═════ PROVIDED INFORMATION
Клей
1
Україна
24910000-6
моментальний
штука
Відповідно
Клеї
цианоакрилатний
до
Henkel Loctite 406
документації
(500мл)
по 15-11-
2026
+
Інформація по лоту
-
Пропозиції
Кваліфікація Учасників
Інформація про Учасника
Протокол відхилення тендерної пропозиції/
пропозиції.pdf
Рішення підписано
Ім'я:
══════════
GOAL OF THE EXERCISE: Convert the lines above into a Markdown table with the columns "Row" and "Line", numbering each row and omitting any blank lines.

RESPONSE TO THIS TASK:
| Row | Line |
|---|---|
| 1 | Клей |
| 2 | 1 |
| 3 | Україна |
| 4 | 24910000-6 |
| 5 | моментальний |
| 6 | штука |
| 7 | Відповідно |
| 8 | Клеї |
| 9 | цианоакрилатний |
| 10 | до |
| 11 | Henkel Loctite 406 |
| 12 | документації |
| 13 | (500мл) |
| 14 | по 15-11- |
| 15 | 2026 |
| 16 | + |
| 17 | Інформація по лоту |
| 18 | - |
| 19 | Пропозиції |
| 20 | Кваліфікація Учасників |
| 21 | Інформація про Учасника |
| 22 | Протокол відхилення тендерної пропозиції/ |
| 23 | пропозиції.pdf |
| 24 | Рішення підписано |
| 25 | Ім'я: |